Nonprofits: A Growth Sector in Canada: Part II

Database Management, Consultants, Staffing and Branding

Despite large operating budgets, the bigger Canadian charities don't invest so much into IT such as economical database or web-based CRM programs that they could use to help with volunteer management, according to Artez Interactive CEO Philip King. Though mom-and-pop businesses are being employed by a few charities, “Few sophisticated, modern businesses have turned their attention to the charitable sector,” he says.

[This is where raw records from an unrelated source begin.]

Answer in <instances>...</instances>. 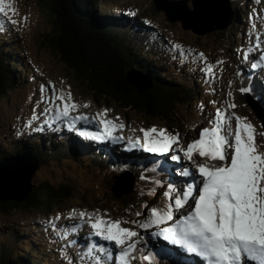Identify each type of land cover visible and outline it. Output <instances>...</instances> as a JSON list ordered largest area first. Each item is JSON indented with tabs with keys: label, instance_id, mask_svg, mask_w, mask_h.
<instances>
[{
	"label": "rangeland",
	"instance_id": "obj_1",
	"mask_svg": "<svg viewBox=\"0 0 264 264\" xmlns=\"http://www.w3.org/2000/svg\"><path fill=\"white\" fill-rule=\"evenodd\" d=\"M191 1L188 0L187 5L193 8ZM245 1L246 6L242 8L244 12L237 24L234 23V15L238 11L235 8L236 6L231 4V9L234 12L231 20L232 27L205 35H198L192 30H185L178 21L171 22L164 11L157 9L154 0H107L106 4L101 5L100 9L103 13L111 14L115 11L124 10L136 13L145 21H149L150 23L145 24V27L150 29V33H145L146 30H143L144 32L140 34L141 37L138 34L129 35V38L134 39L131 42L146 46L149 50L155 49L156 53H165L166 57L162 56L160 61L174 77L186 79L190 83L192 78L193 80L198 79V82H194L197 91L196 99L189 101L175 100L173 105L177 115L173 116V120L164 121L137 112H128V110L119 107L113 100L95 96L89 87L78 81L73 72L58 58L52 46L55 37V26L40 0H14V7L17 8V12L13 14L9 10L8 17L0 14V20H3L6 26L8 24L4 18L10 23L11 20L20 21L18 24L11 23L16 34L14 42L11 44L16 45L28 67L27 70L34 77L31 78V74L27 75L31 82H25L16 85V88L8 89L6 96L0 100V156L7 155L9 152H13V155L19 153L24 148L25 138L34 133L33 128L36 121L40 122L41 127L38 129L41 131L40 135L43 134L42 132L46 127L62 125V127L64 126L70 130L66 121H55L49 126V122L54 116V111L44 112L46 107L54 108L53 103H51L52 94L48 84L49 81L55 82L57 94H59L61 88L67 91L70 86L75 101L90 105L87 108L81 107L78 111L70 114L72 116L82 114L88 117V119H85L88 120L86 121V127L77 126L79 120L75 122V130H83L84 137L86 135L93 137L97 133H102V125L99 124L100 117L97 116L98 111L108 109L107 118L109 119L116 116L120 117L121 121L126 124V128L114 134L117 137L116 139L105 138L99 141L115 140L119 148L126 151L139 149L131 148L128 138H142V133L137 131L140 128H150L152 126L161 129L166 128L178 132L181 140L185 143L197 139L199 131L203 127L210 126L209 120L215 115L217 107H221L229 114L235 112L241 117H247L248 122L255 126L257 133L264 132V127H262V120H264V98L262 97L264 94V64H261L258 69L251 67L252 62L261 55L260 50L255 46L258 34L261 37V44H264V0ZM23 17H27V23L23 22ZM253 23L256 24V28H253ZM159 39L162 43L159 48H156L154 45ZM177 45L185 53L182 57L176 47ZM250 47L251 52L246 62L243 60V52L248 51ZM200 53L204 54L206 60L199 56ZM217 61L222 63H216ZM207 64L214 65V78L209 79L205 72L201 70ZM144 79L146 80V78ZM257 79L261 82L259 88L258 84L255 85L258 83ZM42 85L44 86L43 91H41ZM249 87L252 88L251 92L241 91V89H248ZM229 92H231V96ZM247 100L253 102L259 109L262 115L260 118L246 103ZM211 101L217 103H210ZM201 103L204 105L203 112L200 109ZM231 103H234L236 107L228 108L227 105ZM60 106L62 107V104ZM34 109L39 115V119L32 120ZM231 119L232 126L235 128V118L231 117ZM30 120L32 121L31 127L27 126ZM64 136L60 138L63 139ZM119 137H123V139ZM257 139L260 140L261 137L258 135ZM93 140L97 139L92 138ZM175 147L173 150H175ZM145 154L155 157H146L150 162L141 163L140 167L142 169L138 167V173H131L135 181L140 182L135 185L134 189L137 195H140L141 185L143 183L147 184V181L141 177L154 173L148 174V171L155 163L171 167L172 173L179 176L178 182L181 183V186H185L188 182L192 183L191 177L184 178L179 175V170L182 167H189L193 173L198 175L195 166L186 159L173 161L170 154L163 156L146 152ZM181 156H183L182 153ZM196 159L197 161L201 160L199 156ZM61 160V167L59 168H55L53 162H47L49 164L41 163V167L32 176L33 191L45 184H49L54 188L65 184L70 188V191L56 202L44 204L42 207L29 209L20 205H13L7 210L0 208V252L2 249L10 250V257H14L18 253L26 255L27 252H32L35 262L47 261L53 263L56 257L55 262L62 263L61 258H58L62 257L61 250L67 249L69 251V248H71L75 252L78 250V254L79 251L85 252L90 239L97 245L104 244L105 247H113L112 244L92 237L90 235L92 229L88 224H83L78 233L70 231L76 225L81 224L78 216L80 210L86 209L91 212L99 209L113 219L138 221L147 216L150 207L154 205L163 206L166 202L162 189L158 195H155L148 202L142 203L140 201L141 197L139 196V198L132 192L130 193L132 195L128 194L126 200L123 201L120 197L115 196L111 189L115 177L121 175L125 170L118 168L110 170L93 162H89V164H86L87 162L81 163L74 157H66ZM129 171L131 172V170ZM145 204L148 205V209L144 207ZM72 209H75L77 213L74 219L69 217ZM137 211L144 215L137 217L135 215ZM58 213L61 214V217L55 222L59 225V230L53 231L50 234L48 246H43L42 241L37 238V234L40 233L43 236L46 222L53 219ZM170 223L172 222H168V224ZM123 226L135 227L133 224ZM166 226L167 224L162 225V227ZM60 227H63V231L69 229L63 239L60 238L62 230ZM138 231L147 237L145 247H149L156 241L150 235L153 229H149L147 232L142 229H138ZM34 240L38 244H34ZM69 240H75L77 243L73 245ZM53 248L56 251L52 250ZM184 251L188 256L186 264H203L198 256L190 254L186 250ZM100 255H103V253ZM136 262H133V264H140V261L136 260ZM66 263L68 264V261Z\"/></svg>",
	"mask_w": 264,
	"mask_h": 264
},
{
	"label": "snow or ice",
	"instance_id": "obj_2",
	"mask_svg": "<svg viewBox=\"0 0 264 264\" xmlns=\"http://www.w3.org/2000/svg\"><path fill=\"white\" fill-rule=\"evenodd\" d=\"M9 10L13 14L17 12L14 0H0V14L8 17ZM23 22L27 23V17H23ZM11 23L18 24L20 21L11 20ZM253 28H256L255 23ZM5 30V23L0 20V31ZM255 46L261 55L252 62L251 67L258 69L264 64V44H261L259 34L256 36ZM176 47L181 57L185 55L180 46ZM250 52L251 47L243 52L244 61H248ZM199 56L206 60L203 53ZM213 68V64H207L201 70L211 79L214 78ZM48 84L52 94L51 103L54 105L53 109H44L46 113L54 111L49 126L55 121H66L69 129L75 130V122L88 117L70 114L90 105L75 101L70 86L67 91L61 88L57 94L55 82L49 81ZM43 87L42 85L41 91ZM229 95L231 96V92ZM227 107L235 108L236 105L231 103ZM200 109L203 112V103ZM107 114L108 109L98 111L102 133L91 138L116 139L114 134L126 128L120 117L109 119ZM231 117L235 118V128L232 126ZM35 119H39V115L34 109L32 120ZM31 123L30 120L27 126L31 127ZM209 124L210 126L199 131L197 139L187 143L181 140L178 132L156 126L137 129L142 133V138H128L131 148L162 156L170 154L173 161H181L182 158L190 161L198 175L189 167H182L179 175L184 178L191 177L192 183L181 186L180 182L170 179L163 192L166 198L164 205H154L148 209L145 204L148 214L138 221L113 219L99 209L91 212L80 210L78 216L81 224L70 231L78 233L83 224H88L92 229V237L113 245H97L90 239L82 260L88 259L90 264H133L137 259L136 254L139 253L140 264H160L159 257L163 250L147 249V237L138 231L142 229L147 232L154 228L156 230L151 231V237L162 238L180 246L182 250L198 256L203 264H264V132L257 133L247 117H241L235 112L229 114L221 107L216 108ZM258 135L260 140L257 139ZM197 156L201 158L200 161H197ZM151 171L156 172L157 168L154 166ZM141 178L150 179L145 176ZM153 184L154 187L148 193L151 196L156 194L159 187L164 186V182L154 179ZM76 215V210L72 209L69 217L74 219ZM135 215L142 217L144 214L137 211ZM60 217L61 214L58 213L47 221L46 230L51 227L58 231L59 225L55 221ZM125 224H133L135 227L123 226ZM166 224V227H162ZM68 231L69 229H65L61 232L60 238L63 239ZM71 243L75 245L77 241L73 240ZM62 251L67 253V249ZM68 264H73L71 258H68Z\"/></svg>",
	"mask_w": 264,
	"mask_h": 264
},
{
	"label": "trees",
	"instance_id": "obj_3",
	"mask_svg": "<svg viewBox=\"0 0 264 264\" xmlns=\"http://www.w3.org/2000/svg\"><path fill=\"white\" fill-rule=\"evenodd\" d=\"M106 1L40 0L55 26V37L52 41L54 51L78 81L85 83L95 96L113 100L128 112L133 111L164 121L173 120V116L177 115L173 105L174 101L196 99L197 91L194 82H198V79L193 80L192 78L190 83L186 79L174 77L160 61L162 56L166 57L165 53H156L155 49L149 50L146 46L133 44L131 41L134 39L129 38V35L138 34L141 37L143 30H146L145 33H150V29L145 27L144 19L136 13L132 14L124 10L111 14L103 13L100 8L102 4H106ZM231 2L238 11L234 20L237 24L240 21V14L244 12L242 8L246 6V1L231 0ZM7 29L0 31V100L6 96L8 89L31 82L27 78L31 72L27 70L28 67L16 45L11 44L15 39V31L10 29L7 31ZM161 43L159 39L154 46L159 48ZM134 70L141 72L151 80L150 88L141 91L129 82L128 75ZM30 76L34 77L33 74ZM77 132L53 128L50 132H42L43 134L40 135L41 131H38L35 135H28L25 138L26 143L21 151H32L42 164L53 162L55 168L61 167V159L74 157L81 163H98L110 170L114 168L136 170L144 159L143 152H125L110 143L93 142L90 138L84 139ZM61 136L64 138L61 139ZM13 154L9 152L7 155L0 156V159L11 157ZM158 171L159 177L150 176V180L160 179L166 185L170 180L169 175L160 169ZM153 185L152 182L141 185V188L146 189L144 192L141 189L140 192L144 202L150 201L153 197L148 194ZM69 191L70 188L65 184H61L58 188L45 184L35 191L32 190L24 201L0 200V208L7 210L13 205L29 209L42 207L44 204L56 202ZM126 197L120 198L124 201ZM44 229L43 236L39 233L37 238L42 241L43 246H48L50 234L54 230L49 227L46 230L45 226ZM60 229L63 232V227ZM35 243L38 244L36 240H34ZM157 250H163L166 256L181 258L182 249L177 245H166ZM60 252L63 258L55 255L61 258L62 263H56V257L53 263L47 261L38 263L34 261L32 252H27L26 255L18 253L10 257V250L2 249L0 264H67L68 258L73 260V264H90L88 259L82 260L83 254H78L71 248L67 253L62 250Z\"/></svg>",
	"mask_w": 264,
	"mask_h": 264
},
{
	"label": "water",
	"instance_id": "obj_4",
	"mask_svg": "<svg viewBox=\"0 0 264 264\" xmlns=\"http://www.w3.org/2000/svg\"><path fill=\"white\" fill-rule=\"evenodd\" d=\"M154 0L158 10L164 11L171 22H180L185 30L198 35L229 28L234 12L229 0ZM146 78V80L144 79ZM129 82L143 91L150 88L151 80L138 71H131ZM258 118L262 115L251 102H246ZM264 125V120H262ZM41 167L40 160L32 152H19L12 157L0 159V200L24 201L33 190L32 176ZM112 192L117 197L134 190V179L130 173L116 176Z\"/></svg>",
	"mask_w": 264,
	"mask_h": 264
},
{
	"label": "bare ground",
	"instance_id": "obj_5",
	"mask_svg": "<svg viewBox=\"0 0 264 264\" xmlns=\"http://www.w3.org/2000/svg\"><path fill=\"white\" fill-rule=\"evenodd\" d=\"M189 183V182H188ZM186 263V262H185Z\"/></svg>",
	"mask_w": 264,
	"mask_h": 264
}]
</instances>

According to CharityVillage.com, the top 1% of nonprofits in Canada that have large budgets and earn about 59% of all revenue have too many consultants as it is. And 42% of Canadian charities operate with $30,000 or less. Charity consultant Alex Gill points to mid-sized charities as having potential because they are looking for efficient ways to improve their operations.

One area these groups may be willing to invest in is consultants and staff for projects in areas such as finance, fundraising and HR; if there are quality professionals available for less money. These may be easier to find in the current economy.

Another area is branding. Even though some ad agencies will work pro-bono for nonprofits, some charities are willing to invest in paying an agency that specializes in their sector and can work within a limited budget to develop the organization's identity.

However, King cautions that it takes awhile to build up a trusting work relationship with many charities and those groups are not so free with spending money. On the other hand, “For smart, patient people, it’s a good business — and a rewarding business,” he says.